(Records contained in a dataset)
----

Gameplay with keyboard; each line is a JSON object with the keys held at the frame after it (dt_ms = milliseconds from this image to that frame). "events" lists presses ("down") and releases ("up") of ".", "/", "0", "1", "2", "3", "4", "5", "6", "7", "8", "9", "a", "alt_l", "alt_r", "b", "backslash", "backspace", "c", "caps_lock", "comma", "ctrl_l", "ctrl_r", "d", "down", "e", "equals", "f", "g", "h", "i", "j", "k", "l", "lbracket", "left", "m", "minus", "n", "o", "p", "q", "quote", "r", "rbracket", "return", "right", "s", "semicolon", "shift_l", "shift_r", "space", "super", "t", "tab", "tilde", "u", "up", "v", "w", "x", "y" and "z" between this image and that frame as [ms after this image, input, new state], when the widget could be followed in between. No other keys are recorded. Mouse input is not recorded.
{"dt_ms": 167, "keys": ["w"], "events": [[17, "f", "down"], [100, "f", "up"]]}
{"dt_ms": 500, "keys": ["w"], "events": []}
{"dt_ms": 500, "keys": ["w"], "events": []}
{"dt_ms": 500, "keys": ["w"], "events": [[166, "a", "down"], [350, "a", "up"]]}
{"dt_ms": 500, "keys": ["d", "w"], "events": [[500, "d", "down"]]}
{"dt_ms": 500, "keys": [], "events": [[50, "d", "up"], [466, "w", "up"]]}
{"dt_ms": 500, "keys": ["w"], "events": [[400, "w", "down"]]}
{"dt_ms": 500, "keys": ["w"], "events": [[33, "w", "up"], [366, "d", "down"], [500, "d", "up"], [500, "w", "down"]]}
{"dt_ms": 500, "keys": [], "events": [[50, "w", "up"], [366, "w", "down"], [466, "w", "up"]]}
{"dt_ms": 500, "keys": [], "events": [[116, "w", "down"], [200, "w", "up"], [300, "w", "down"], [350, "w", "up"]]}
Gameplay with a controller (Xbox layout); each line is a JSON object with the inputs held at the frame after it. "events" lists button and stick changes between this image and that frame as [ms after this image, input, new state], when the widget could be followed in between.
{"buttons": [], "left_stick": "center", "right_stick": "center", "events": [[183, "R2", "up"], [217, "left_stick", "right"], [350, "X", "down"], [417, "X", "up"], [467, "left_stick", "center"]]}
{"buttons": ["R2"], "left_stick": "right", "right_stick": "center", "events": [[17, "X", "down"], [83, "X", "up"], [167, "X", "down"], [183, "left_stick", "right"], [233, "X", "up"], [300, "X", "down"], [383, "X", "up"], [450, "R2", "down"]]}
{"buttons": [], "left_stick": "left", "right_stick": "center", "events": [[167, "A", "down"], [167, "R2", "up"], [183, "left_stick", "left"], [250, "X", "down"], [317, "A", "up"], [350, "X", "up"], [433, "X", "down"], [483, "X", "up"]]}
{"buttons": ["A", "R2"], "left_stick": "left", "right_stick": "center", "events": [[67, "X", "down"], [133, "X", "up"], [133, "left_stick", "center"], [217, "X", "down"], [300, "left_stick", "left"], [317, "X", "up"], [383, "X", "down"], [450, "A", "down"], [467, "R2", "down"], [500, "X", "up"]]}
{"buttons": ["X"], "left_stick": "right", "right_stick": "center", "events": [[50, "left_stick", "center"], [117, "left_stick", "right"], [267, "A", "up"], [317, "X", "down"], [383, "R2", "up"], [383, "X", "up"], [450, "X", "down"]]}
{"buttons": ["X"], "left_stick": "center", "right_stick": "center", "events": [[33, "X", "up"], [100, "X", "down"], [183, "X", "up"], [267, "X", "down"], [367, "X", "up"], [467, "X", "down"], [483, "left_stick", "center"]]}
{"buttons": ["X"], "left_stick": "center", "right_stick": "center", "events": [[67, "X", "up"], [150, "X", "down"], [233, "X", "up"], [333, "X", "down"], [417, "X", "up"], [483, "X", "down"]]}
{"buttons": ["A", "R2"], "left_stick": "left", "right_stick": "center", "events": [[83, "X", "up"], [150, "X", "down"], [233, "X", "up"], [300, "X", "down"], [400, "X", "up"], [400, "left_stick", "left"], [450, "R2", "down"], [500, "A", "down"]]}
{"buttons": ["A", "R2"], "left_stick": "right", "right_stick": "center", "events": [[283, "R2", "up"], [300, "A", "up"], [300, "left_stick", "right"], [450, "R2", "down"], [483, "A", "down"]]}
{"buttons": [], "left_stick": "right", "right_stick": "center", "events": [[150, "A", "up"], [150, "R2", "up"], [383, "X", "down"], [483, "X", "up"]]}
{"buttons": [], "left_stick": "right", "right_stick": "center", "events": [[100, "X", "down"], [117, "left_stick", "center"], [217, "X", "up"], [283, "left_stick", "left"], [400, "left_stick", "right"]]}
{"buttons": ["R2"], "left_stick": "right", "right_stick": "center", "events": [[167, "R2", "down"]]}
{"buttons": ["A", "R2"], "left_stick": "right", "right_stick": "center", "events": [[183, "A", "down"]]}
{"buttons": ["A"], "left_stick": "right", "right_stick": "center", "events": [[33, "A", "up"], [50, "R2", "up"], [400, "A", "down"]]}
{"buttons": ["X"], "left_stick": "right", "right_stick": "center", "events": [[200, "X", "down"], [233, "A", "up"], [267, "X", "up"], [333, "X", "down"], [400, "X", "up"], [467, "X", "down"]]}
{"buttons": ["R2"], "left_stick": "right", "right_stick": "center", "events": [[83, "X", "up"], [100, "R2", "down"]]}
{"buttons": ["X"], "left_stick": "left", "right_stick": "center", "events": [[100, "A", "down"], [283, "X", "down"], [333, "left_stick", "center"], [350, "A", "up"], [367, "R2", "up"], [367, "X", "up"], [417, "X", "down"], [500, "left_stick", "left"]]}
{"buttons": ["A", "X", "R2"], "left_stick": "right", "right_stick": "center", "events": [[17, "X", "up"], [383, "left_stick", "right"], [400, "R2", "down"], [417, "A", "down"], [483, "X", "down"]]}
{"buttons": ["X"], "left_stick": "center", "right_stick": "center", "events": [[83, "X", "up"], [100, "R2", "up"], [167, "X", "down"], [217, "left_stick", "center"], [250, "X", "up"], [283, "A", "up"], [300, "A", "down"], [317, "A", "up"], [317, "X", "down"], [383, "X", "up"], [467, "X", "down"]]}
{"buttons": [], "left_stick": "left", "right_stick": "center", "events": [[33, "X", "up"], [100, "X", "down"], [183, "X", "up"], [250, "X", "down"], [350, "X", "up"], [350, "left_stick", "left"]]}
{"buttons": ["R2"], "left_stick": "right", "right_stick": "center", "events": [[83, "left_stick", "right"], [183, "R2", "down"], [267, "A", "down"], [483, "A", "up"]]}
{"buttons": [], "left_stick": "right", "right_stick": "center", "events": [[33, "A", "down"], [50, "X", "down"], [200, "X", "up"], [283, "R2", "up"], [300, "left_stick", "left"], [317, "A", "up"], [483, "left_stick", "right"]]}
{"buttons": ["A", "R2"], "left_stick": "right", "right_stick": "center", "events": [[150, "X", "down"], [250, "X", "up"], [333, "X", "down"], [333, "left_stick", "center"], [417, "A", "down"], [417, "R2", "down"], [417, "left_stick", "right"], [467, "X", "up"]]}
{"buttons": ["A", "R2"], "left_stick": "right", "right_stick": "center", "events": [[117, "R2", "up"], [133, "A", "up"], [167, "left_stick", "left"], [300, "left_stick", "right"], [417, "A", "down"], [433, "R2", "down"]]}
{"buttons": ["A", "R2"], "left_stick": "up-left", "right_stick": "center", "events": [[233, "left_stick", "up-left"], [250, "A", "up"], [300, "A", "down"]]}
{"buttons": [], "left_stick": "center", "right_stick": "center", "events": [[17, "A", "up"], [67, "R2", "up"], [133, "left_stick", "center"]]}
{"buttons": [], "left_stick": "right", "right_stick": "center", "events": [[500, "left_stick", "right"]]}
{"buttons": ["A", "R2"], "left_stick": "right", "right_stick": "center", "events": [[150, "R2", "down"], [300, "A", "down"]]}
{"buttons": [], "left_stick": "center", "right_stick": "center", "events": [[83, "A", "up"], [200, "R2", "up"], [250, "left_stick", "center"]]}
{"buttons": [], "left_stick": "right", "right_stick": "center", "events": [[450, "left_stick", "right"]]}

----

### EXERCISE INSTRUCTIONS
Check every line of the entries for "between" and report how many lines contain it, without any other words.

### YOUR RESPONSE
2